O Supremo Tribunal federal, no julgamento do HC 111488, em que foi Relator o Ministro Luiz Fux, determinou a aplicação do principio da consunção e anulou condenação imposta a lavrador mineiro.
O ministro Luiz Fux concedeu, de ofício, ordem no Habeas Corpus (HC) 111488 para anular a condenação por porte ilegal de arma de fogo imposta ao lavrador F.M.S pela Justiça mineira. No dia 8 de fevereiro de 2007, na zona rural de Caputira (MG), F.M.S. conseguiu evitar o estupro de sua sobrinha de 13 anos ao disparar três vezes contra o agressor. Não foi denunciado por tentativa de homicídio nem por disparo de arma de fogo, em razão da evidente situação de legítima defesa de terceiro, mas o Ministério Público estadual o denunciou por porte ilegal de arma de fogo de uso permitido. O lavrador foi condenado a um ano e seis meses de reclusão em regime aberto, tendo a pena sido convertida em pena restritiva de direitos.
No STF, a Defensoria Pública da União pediu a aplicação ao caso do princípio da consunção para afastar a condenação. A consunção ocorre quando um crime é meio para a prática de outro delito. Com isso, ele é absorvido pelo crime-fim, fazendo com que o agente responda apenas por esta última infração penal. Ao conceder o habeas corpus de ofício, o ministro Fux acolheu parecer do Ministério Público Federal (MPF) no sentido de que não há dúvidas de que os delitos de porte ilegal e disparo de arma de fogo se deram em um mesmo contexto fático, motivo pelo qual se faz necessário reconhecer a absorção de uma conduta pela outra.

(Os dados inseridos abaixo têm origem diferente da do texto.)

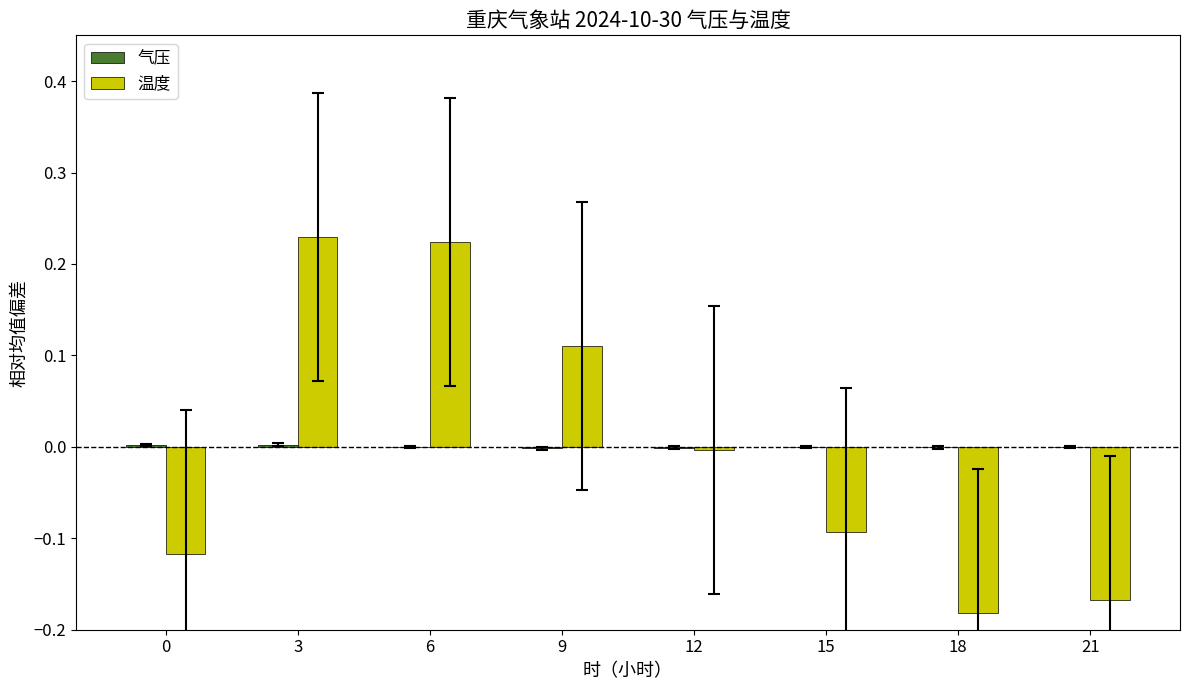

The 温度 series shows -0.2 at 0. True or false?

False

Afirmou o Ministro Luiz Fux em sua decisão: “De fato, está configurada a consunção quando a conduta imputada ao paciente (porte ilegal de arma de fogo) constitui elemento necessário ao crime fim (disparo de arma de fogo), quando praticados no mesmo contexto fático. Destarte, tendo sido afastado o crime de disparo de arma de fogo, por faltar ilicitude à conduta, uma vez que praticada em legítima defesa de terceiro, não subsiste o crime de porte ilegal de arma de fogo no mesmo contexto fático, sob pena de condenação por uma conduta típica, mas não ilícita”.

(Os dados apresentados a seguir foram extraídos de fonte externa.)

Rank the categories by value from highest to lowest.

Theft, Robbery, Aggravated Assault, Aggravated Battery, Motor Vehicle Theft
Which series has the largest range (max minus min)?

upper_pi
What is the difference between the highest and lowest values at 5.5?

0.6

Lembra-se, então, a conclusão do ministro Barroso quando avaliou que “os fatos se amoldem mais especificamente ao disposto no artigo 359-M do Código Penal (Golpe de Estado), como uma tentativa de deposição do governo legitimamente constituído”, deixando de enquadrar o acusado no outro crime.
*É procurador da República com atuação no RN aposentado.